What is required
Examine each line of the data, and copy the ones containing "lines".

[Saved data entries]

☆ ☆ ☆ ☆ ☆

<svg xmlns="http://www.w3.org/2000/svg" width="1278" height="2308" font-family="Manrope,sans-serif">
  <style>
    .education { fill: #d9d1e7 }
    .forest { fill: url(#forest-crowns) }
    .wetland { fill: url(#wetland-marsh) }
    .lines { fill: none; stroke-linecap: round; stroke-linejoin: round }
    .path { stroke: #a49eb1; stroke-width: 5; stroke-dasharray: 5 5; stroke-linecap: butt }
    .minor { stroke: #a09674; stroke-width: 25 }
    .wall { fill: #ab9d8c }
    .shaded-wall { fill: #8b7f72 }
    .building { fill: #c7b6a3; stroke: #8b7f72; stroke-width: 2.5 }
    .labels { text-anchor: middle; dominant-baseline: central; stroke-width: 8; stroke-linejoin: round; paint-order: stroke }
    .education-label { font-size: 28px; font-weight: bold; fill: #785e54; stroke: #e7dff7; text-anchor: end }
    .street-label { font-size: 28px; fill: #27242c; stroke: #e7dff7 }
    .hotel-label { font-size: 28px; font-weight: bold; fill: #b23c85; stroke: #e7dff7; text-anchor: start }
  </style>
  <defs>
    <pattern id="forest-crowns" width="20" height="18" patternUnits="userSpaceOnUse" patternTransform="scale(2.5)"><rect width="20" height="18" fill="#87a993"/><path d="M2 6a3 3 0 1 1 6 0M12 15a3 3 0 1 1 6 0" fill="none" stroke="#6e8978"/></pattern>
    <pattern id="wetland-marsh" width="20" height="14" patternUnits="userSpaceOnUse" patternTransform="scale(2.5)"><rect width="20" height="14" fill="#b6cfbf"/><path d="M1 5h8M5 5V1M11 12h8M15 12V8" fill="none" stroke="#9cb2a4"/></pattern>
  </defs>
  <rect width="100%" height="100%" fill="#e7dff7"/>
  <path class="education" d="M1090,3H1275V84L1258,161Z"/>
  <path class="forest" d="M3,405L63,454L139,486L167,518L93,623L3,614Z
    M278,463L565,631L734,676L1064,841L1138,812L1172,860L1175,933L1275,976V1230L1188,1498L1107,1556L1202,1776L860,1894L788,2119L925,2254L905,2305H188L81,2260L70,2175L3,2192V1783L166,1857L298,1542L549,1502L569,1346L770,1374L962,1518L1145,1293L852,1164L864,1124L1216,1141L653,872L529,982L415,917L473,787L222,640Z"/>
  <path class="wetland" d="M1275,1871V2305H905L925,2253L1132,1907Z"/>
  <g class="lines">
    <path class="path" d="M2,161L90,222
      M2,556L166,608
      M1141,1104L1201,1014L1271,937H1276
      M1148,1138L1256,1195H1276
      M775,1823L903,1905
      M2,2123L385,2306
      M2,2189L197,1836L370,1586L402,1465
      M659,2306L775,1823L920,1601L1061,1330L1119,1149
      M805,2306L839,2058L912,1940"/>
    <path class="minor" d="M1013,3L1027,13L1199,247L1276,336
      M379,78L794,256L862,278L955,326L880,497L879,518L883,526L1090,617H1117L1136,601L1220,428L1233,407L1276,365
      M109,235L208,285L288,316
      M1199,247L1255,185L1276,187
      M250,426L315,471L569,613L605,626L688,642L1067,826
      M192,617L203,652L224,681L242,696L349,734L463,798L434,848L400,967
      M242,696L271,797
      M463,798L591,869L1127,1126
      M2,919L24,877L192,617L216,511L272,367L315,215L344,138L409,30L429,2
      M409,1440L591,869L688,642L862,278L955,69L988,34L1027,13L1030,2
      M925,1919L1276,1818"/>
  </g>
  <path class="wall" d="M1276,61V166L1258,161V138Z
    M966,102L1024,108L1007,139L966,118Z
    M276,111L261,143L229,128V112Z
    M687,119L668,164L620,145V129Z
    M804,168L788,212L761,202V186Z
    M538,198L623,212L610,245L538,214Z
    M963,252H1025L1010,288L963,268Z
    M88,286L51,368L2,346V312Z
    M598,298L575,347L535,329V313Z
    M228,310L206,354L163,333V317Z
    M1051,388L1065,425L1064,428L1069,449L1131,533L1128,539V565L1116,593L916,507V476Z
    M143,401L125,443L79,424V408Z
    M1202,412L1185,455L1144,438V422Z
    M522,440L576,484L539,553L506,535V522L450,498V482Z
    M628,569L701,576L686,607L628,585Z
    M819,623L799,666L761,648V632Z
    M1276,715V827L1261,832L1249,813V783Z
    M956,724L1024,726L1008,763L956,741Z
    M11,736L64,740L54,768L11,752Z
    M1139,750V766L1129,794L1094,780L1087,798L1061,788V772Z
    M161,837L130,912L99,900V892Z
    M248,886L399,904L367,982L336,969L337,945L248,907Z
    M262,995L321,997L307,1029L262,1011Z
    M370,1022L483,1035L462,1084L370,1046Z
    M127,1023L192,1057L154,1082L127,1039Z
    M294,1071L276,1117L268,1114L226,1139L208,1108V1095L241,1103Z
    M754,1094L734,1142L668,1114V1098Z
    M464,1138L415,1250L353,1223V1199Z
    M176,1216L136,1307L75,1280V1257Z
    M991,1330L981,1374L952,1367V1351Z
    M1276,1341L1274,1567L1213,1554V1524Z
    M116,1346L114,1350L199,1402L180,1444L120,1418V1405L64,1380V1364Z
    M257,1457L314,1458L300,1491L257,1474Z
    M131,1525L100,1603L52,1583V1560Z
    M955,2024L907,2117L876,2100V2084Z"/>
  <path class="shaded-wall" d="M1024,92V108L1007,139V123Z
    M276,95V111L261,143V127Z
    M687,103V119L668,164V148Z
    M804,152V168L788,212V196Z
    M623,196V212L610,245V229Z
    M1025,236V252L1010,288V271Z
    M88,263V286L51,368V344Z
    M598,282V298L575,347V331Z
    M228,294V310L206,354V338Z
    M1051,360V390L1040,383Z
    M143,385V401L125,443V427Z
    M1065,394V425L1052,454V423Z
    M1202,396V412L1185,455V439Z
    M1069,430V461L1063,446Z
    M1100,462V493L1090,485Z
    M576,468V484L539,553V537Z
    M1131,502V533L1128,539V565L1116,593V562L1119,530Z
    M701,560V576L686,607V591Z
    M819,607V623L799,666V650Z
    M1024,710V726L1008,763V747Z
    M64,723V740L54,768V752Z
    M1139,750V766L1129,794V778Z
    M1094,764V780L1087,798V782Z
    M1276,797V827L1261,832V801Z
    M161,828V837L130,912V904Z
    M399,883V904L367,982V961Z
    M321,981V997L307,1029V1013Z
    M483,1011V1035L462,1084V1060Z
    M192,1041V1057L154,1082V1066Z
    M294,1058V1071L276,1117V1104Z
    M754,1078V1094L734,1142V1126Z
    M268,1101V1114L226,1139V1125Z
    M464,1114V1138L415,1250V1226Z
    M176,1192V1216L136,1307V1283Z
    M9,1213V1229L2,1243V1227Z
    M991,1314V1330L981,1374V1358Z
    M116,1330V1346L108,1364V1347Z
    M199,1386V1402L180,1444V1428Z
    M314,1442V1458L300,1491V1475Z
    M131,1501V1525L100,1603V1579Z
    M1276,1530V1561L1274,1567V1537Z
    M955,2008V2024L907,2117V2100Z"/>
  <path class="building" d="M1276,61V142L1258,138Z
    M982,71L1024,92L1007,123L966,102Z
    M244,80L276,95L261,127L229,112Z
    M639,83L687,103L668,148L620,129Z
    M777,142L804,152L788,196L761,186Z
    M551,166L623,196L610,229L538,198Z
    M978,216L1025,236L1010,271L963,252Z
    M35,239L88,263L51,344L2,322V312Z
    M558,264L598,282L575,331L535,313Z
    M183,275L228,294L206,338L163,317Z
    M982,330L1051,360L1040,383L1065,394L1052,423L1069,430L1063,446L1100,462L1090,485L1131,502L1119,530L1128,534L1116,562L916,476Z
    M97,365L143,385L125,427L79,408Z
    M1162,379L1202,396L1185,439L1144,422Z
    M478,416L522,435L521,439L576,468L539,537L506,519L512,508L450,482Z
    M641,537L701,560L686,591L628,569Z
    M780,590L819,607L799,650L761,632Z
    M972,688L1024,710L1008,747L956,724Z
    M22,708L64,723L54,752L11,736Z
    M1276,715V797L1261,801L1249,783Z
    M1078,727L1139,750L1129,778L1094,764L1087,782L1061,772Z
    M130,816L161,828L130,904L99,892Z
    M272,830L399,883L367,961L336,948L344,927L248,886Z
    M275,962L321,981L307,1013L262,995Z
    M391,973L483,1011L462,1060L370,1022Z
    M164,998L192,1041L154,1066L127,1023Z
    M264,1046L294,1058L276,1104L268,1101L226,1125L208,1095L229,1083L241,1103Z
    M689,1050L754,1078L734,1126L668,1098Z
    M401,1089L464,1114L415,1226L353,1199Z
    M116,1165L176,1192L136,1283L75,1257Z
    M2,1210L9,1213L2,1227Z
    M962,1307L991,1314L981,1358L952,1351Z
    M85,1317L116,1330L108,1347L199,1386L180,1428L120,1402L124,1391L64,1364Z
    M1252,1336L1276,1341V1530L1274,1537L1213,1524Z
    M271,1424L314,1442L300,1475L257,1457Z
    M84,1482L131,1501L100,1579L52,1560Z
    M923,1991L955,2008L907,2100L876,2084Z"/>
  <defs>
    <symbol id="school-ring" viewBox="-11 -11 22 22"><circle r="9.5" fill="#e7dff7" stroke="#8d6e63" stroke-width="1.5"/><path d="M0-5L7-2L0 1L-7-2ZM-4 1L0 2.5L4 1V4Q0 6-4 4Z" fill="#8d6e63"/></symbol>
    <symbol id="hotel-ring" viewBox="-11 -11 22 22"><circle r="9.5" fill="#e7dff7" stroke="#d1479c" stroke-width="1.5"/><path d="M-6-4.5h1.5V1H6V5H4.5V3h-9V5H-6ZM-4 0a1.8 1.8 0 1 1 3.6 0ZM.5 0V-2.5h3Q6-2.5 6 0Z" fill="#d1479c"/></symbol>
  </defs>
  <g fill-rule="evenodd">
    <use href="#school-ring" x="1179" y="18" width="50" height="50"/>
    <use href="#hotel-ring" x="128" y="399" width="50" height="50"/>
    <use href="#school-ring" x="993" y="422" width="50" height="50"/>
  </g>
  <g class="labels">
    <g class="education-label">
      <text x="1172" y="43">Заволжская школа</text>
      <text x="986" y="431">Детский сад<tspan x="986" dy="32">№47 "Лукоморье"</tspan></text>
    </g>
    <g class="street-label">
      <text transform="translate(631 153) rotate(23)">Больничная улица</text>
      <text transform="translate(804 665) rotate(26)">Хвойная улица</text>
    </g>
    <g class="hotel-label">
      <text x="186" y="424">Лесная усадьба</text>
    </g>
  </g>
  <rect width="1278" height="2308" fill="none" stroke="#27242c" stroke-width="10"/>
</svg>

☆ ☆ ☆ ☆ ☆

Response to the task
    .lines { fill: none; stroke-linecap: round; stroke-linejoin: round }
  <g class="lines">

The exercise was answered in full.